Categorical plotting using subplots

The categorical data – information with labels plotting is also possible with matplotlib’s subplot. We can use the figsize parameter here to divide the plots into many sections.

Example:

from matplotlib import pyplot as plt

data = {'tiger': 10, 'giraffe': 15, 'lion': 5, 'deers': 20}
names = list(data.keys())
values = list(data.values())

fig, axs = plt.subplots(1, 3, figsize=(9, 3), sharey=True)
axs[0].bar(names, values)
axs[1].scatter(names, values)
axs[2].plot(names, values)
fig.suptitle('Categorical Plotting of presence of all the animals in a zoo')

Output:

Subplots Of Various Types 1
Subplots of various types

Explanation:

  1. At first, we create a dictionary of all the key-value pairs.
  2. Then we create a list of all the keys and a separate list of all the values.
  3. After that create a simple instance of the subplots() class.
  4. To write the necessary parameters, we give 1 at first to declare the number of rows. 3 to declare the number of columns.

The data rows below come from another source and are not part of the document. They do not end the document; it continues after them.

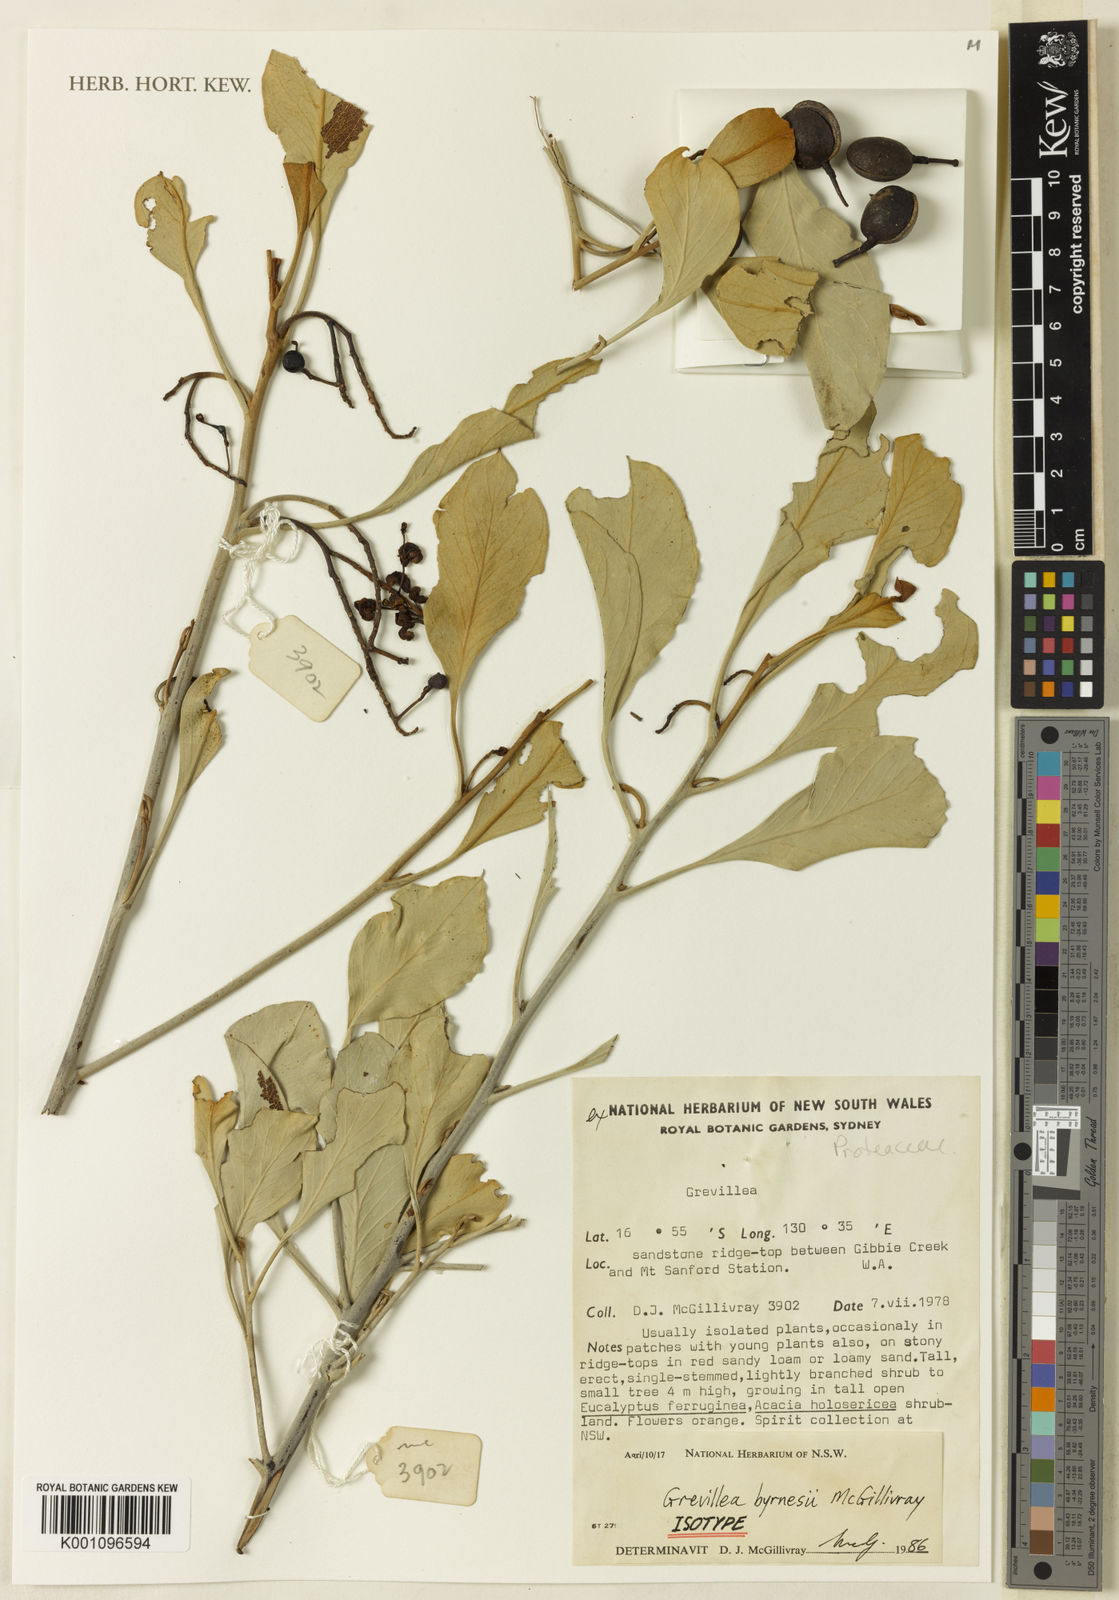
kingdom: Plantae
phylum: Tracheophyta
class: Magnoliopsida
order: Proteales
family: Proteaceae
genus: Grevillea
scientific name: Grevillea byrnesii
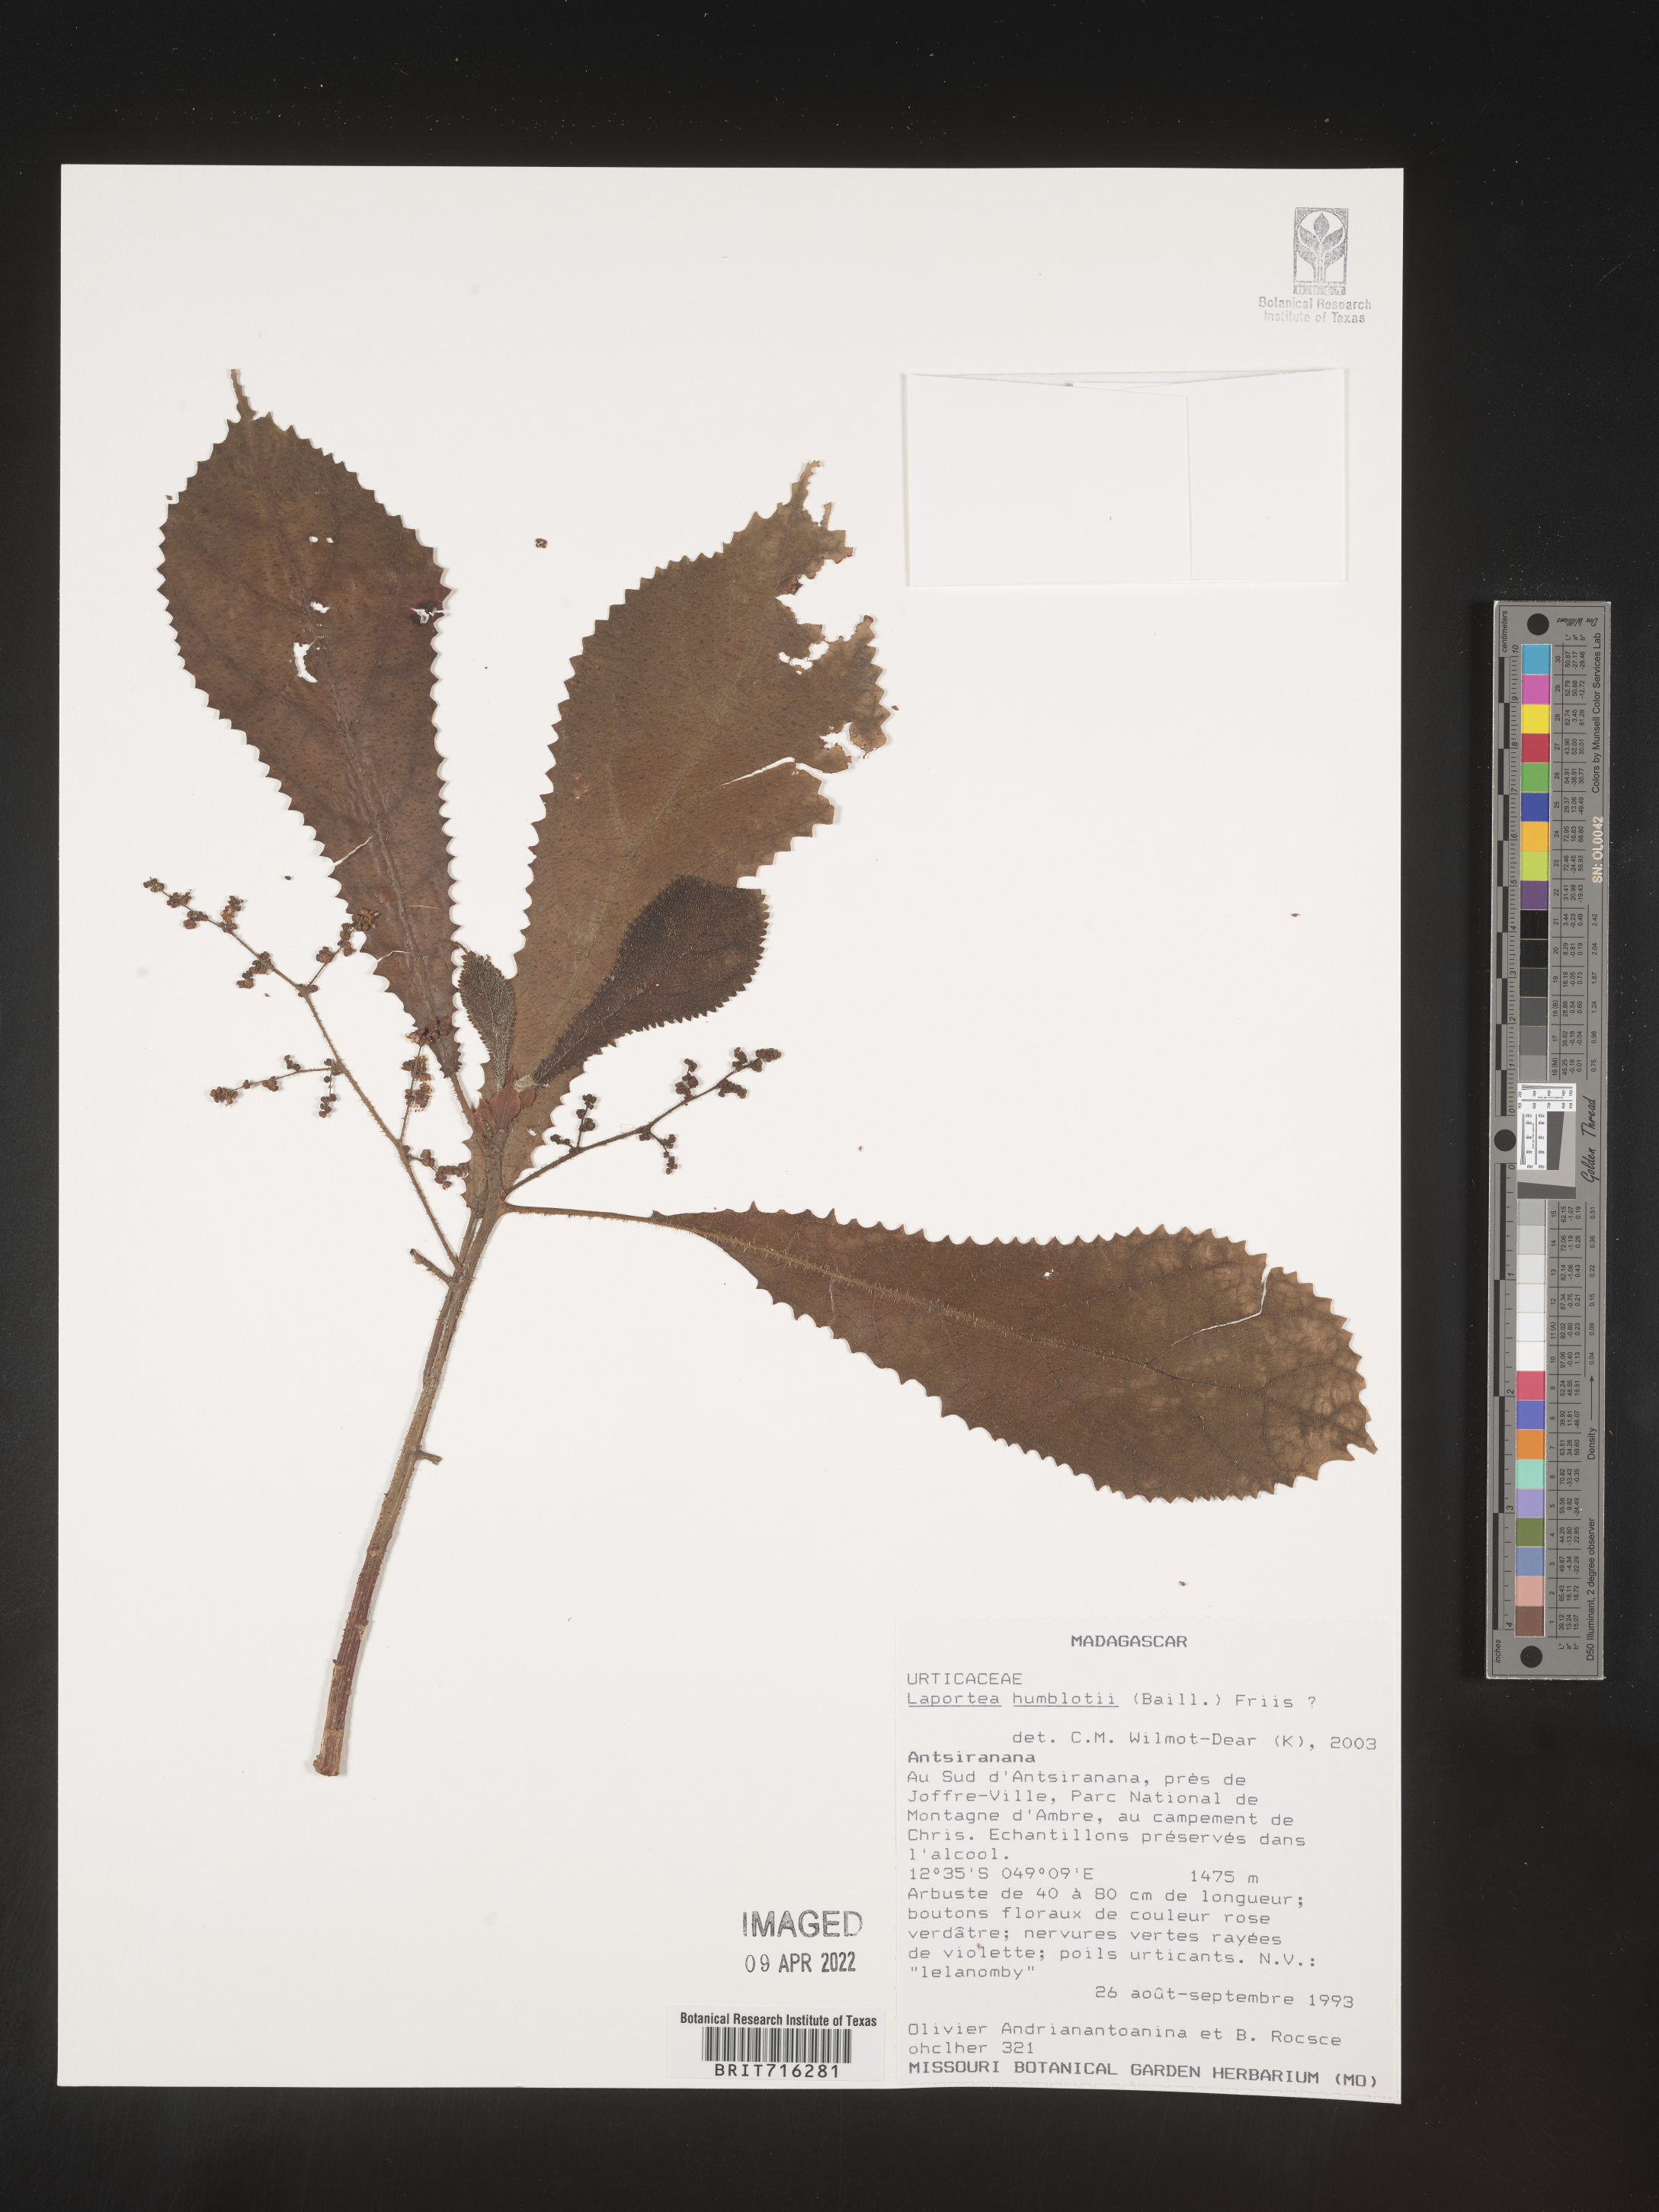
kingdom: Plantae
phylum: Tracheophyta
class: Magnoliopsida
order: Rosales
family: Urticaceae
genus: Laportea
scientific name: Laportea
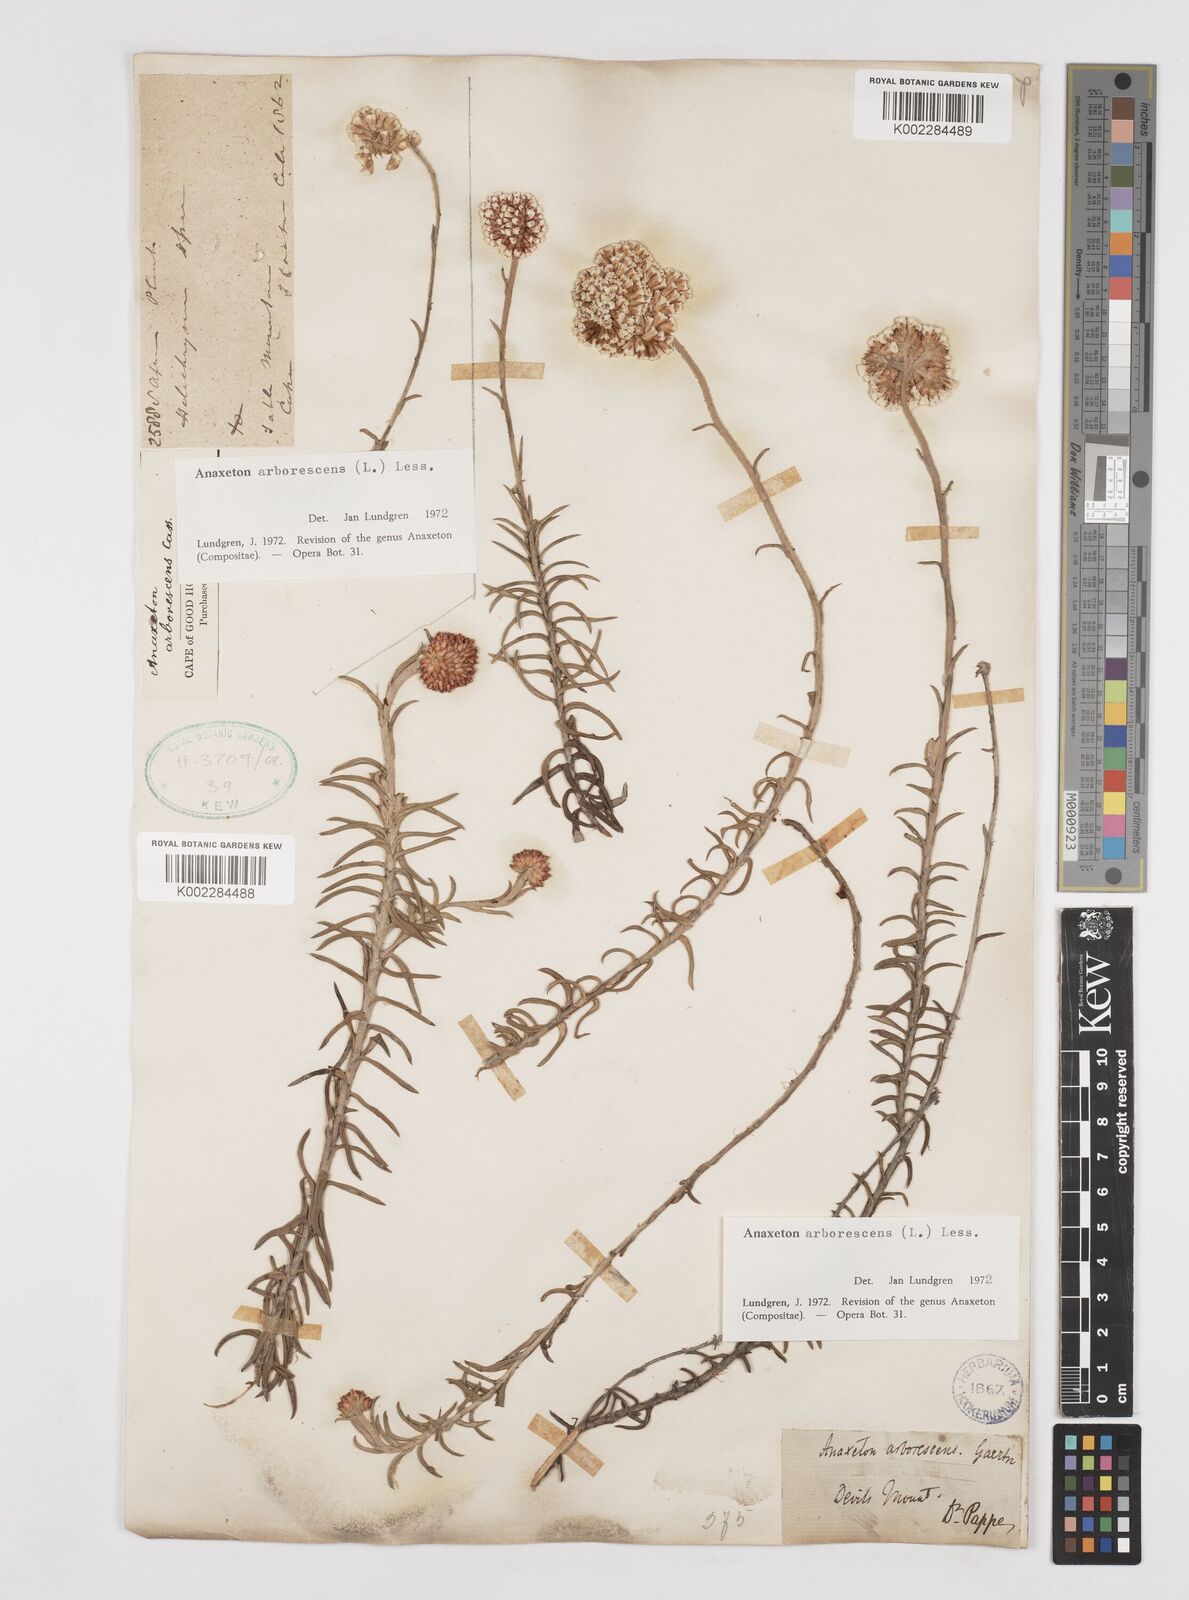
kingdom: Plantae
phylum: Tracheophyta
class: Magnoliopsida
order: Asterales
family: Asteraceae
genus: Anaxeton
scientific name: Anaxeton arborescens
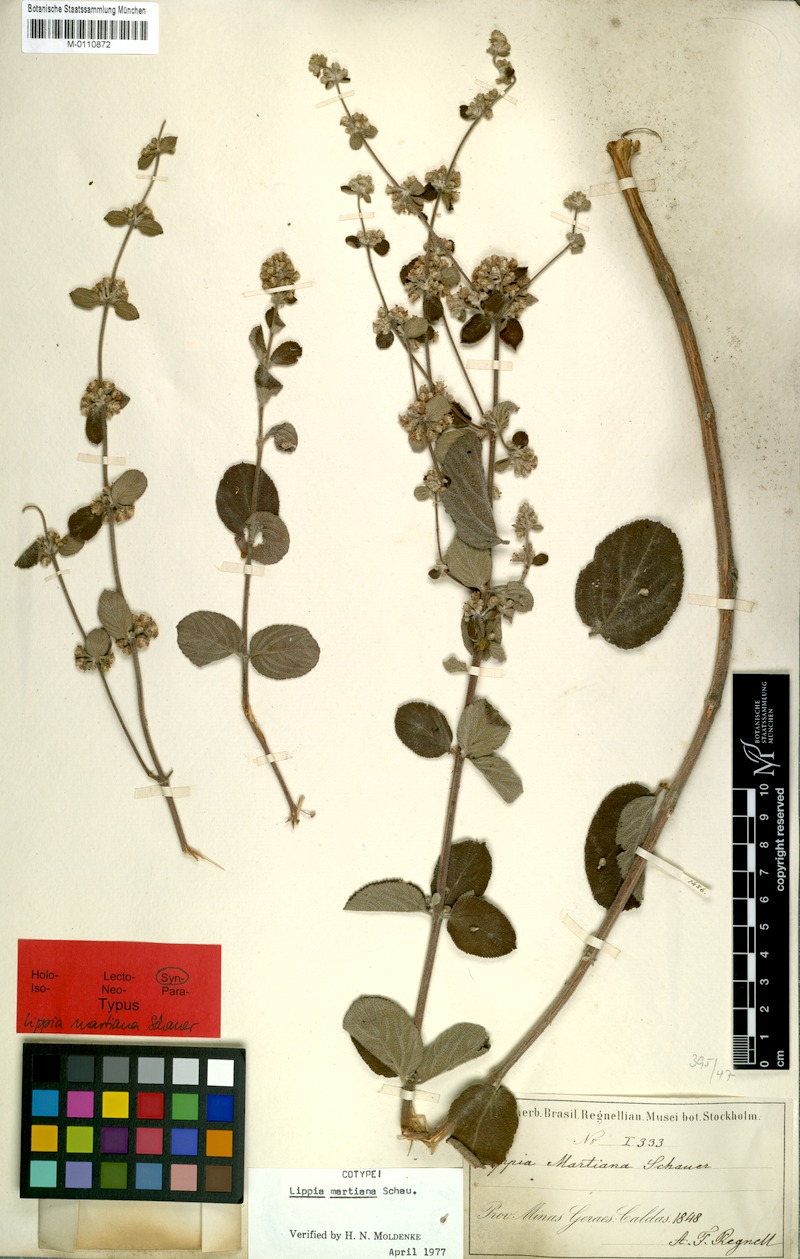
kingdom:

Thus, there are three plots on a single column
  5. Here, figsize is equal to (9, 3).
  6. Then we place each plot on the axes. Using the list functionality,
    1. ax[0] = bar graph
    2. ax[1] = scatter plot
    3. ax[2] = a simple line graph
  7. These show the presence of all the animals in a zoo.

Conclusion

So, here we learned how we can make things easier using subplots. Using the figsize parameter saves space and time for data visualization. So, I hope this is helpful. More to come on this topic. Till then keep coding.